Mike Bridavsky could not stop crying. Over the course of two spring weeks in 2012, the foundation of his life had crumbled completely. The Bloomington, Indiana recording studio he’d secured a $60,000 bank loan to build, quit his full-time university job to run, and then dumped his entire savings into finishing was on the verge of bankruptcy. He also owed six, maybe seven, months in back rent for the space — a debt totaling more than $10,000 — and then a promising string of booked studio sessions were abruptly canceled. Personally, too, he was a mess: a woman recently broke his heart; his band hadn’t played a show in seven months and seemed on the edge of dissolution. Then his car’s radiator blew up, the vehicle’s exhaust fell off, and someone with impeccably cruel timing slashed his tires.

“I had no job, I was $110,000 in the hole, and I had no way to get money. I started crying hysterically,” recalls Bridavsky, now 34. “I was looking into bankruptcy, I was looking into moving. I had a nervous breakdown, my friends had to take care of me. I was in horrible shape.”

 

A week later, when Bridavsky could finally walk around without bursting into tears, one of his friends posted a curious development to his Facebook wall. Mike’s cat was on the front page of Reddit. “I didn’t even know what that was.’”

What that was: The beginning to a series of serendipitous occurrences that would soon have Bridavsky and the tiny, toothless kitten he’d rescued from a tool shed in rural Indiana featured on Good Morning America and then, gradually, turn the animal into one of the most famous cats on the planet.

Bridavsky, a bearded musician with wise eyes and tattoo sleeves, wasn’t always a cat guy.

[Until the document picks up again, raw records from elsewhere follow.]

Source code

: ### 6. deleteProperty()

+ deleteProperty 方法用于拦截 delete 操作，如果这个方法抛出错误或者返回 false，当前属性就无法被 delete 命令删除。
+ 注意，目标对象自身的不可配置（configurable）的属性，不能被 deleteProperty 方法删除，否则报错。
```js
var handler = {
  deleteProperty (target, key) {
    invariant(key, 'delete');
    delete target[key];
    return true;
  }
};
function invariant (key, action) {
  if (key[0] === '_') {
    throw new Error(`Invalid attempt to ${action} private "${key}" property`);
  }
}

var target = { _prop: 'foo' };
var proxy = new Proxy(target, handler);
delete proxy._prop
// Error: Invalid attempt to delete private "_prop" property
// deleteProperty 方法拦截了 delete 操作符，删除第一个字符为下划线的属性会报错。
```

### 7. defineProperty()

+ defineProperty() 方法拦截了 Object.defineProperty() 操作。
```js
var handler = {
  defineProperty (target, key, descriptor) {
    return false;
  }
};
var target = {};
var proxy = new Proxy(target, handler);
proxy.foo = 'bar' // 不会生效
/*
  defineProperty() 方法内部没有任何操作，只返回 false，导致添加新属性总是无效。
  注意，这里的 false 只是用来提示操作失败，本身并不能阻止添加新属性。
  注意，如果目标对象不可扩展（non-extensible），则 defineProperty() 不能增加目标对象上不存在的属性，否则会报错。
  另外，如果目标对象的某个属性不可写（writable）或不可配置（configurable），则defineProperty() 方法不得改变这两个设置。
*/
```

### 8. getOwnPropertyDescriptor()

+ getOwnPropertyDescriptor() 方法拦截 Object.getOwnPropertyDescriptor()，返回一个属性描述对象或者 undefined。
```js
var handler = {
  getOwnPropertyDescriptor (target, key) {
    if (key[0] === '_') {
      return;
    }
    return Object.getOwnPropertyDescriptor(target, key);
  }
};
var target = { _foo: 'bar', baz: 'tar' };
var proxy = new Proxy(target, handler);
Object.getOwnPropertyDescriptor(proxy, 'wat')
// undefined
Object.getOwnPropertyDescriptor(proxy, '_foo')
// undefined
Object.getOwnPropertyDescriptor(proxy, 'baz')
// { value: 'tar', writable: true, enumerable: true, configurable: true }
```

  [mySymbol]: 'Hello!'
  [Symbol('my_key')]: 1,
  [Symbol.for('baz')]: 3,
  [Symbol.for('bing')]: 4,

In high school, the Cleveland teenager thought cats were total assholes, thanks to his girlfriend’s jerky kitty. But then in 2002, while studying to be a recording engineer at the Indiana University Bloomington, Bridavsky interned at Steve Albini’s Chicago studio complex Electrical Audio, a feline-friendly business whose online staff page lists distinguished cat alumni (Kitty Pants, Mandela, Pip). Fluss, the fluffy grey cat famously credited with producing Jawbreaker’s 24 Hour Revenge Therapy, sat on Mike’s shoulders in the control room. “I didn’t get into cats because Steve had cats,” Bridavsky clarifies, “but I like the whole idea of cats in the studio.”

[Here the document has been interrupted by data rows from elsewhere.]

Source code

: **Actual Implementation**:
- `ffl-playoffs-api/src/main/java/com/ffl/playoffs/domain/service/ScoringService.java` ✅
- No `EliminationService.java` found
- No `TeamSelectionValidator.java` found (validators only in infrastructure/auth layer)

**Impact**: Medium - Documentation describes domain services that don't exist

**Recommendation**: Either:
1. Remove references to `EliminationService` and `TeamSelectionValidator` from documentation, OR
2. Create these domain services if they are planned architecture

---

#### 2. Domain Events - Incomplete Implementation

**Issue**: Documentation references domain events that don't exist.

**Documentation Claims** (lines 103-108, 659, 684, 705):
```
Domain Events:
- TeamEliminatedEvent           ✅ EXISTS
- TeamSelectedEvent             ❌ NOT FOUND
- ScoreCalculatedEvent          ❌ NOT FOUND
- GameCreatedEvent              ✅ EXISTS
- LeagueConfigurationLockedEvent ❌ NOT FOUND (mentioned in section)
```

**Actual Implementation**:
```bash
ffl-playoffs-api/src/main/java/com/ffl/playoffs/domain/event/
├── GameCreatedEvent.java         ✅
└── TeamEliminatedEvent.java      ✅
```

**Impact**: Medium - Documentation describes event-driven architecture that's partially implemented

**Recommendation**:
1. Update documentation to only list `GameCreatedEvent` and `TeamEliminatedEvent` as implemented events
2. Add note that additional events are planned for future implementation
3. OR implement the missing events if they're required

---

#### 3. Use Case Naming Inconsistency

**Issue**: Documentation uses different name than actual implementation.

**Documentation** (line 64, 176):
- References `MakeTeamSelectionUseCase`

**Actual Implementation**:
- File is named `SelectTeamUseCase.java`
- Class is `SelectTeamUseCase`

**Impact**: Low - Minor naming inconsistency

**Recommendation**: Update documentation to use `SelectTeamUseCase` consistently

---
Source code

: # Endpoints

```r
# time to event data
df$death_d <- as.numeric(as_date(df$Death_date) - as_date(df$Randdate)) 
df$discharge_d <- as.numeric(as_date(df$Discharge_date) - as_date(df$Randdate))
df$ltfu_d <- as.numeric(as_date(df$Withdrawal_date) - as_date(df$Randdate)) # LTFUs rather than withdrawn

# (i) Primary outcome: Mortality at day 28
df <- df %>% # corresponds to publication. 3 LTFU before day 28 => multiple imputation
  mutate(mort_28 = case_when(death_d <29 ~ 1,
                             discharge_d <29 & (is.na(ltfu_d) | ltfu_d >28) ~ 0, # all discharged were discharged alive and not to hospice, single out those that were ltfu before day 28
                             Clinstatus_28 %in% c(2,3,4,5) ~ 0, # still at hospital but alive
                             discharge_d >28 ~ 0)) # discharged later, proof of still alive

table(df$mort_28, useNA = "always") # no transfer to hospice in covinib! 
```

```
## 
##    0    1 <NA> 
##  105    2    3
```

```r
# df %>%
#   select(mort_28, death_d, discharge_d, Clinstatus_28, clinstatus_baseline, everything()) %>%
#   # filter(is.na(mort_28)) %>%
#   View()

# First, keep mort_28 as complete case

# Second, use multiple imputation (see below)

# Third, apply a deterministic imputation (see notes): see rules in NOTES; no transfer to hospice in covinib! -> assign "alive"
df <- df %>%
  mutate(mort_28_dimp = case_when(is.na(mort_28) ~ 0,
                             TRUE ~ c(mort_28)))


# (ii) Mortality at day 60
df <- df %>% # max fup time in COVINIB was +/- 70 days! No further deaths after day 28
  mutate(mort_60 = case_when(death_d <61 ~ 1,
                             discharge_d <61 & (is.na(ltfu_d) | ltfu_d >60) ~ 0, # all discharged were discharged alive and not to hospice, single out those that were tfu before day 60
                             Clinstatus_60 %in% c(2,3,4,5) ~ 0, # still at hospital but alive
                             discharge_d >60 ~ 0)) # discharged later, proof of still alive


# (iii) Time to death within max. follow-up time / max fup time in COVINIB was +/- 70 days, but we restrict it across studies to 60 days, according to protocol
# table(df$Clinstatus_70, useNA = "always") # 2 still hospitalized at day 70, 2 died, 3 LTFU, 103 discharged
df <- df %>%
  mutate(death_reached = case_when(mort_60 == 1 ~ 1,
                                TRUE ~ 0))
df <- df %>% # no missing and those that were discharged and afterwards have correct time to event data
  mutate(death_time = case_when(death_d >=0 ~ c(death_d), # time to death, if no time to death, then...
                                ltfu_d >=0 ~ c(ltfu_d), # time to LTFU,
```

Nearly a decade later, in the summer of 2011, Bridavsky already had four rescue cats living at Russian Recording, the studio he’d invested everything in constructing, when his friend texted him a picture of an unusually walleyed six-ounce kitten, the bottle-fed runt of a feral healthy litter who was found in another friend’s backyard shed. (His other four cats — Oskar, Josie, Vivian, and Special Agent Dale Cooper — were already tattooed on his right arm.) When Bridavsky drove out to see the newborn, he was drawn to her immediately. “She looked very weird, like a little alien,” Bridavsky remembers. The story he tells is that he picked her up and randomly said, “Hey, Bub!” and that’s how she got her name. (Bridavsky and a close female friend called each other BUB, so the nickname was a term of endearment reapplied.) “She was a really phenomenal creature.”

As it would turn out, Lil BUB is extraordinary — “one of nature’s happiest accidents,” as Bridavsky likes to say. Her green eyes bulge. Her pink tongue almost always sticks out. She doesn’t meow, but dictates her own onomatopoeia of squonks and squirggels. She has a pronounced case of dwarfism, which makes her legs disproportionately stubby, and osteopetrosis, a rare disease that causes a typically debilitating bone density. She has four extra toes, one on each foot, and an underdeveloped lower jaw, which causes her tongue to droop perpetually. She’s also a “perma-kitten,” meaning she’ll remain her current size of four pounds for the rest of her life. She looks, awesomely, like a Japanese anime character come to life.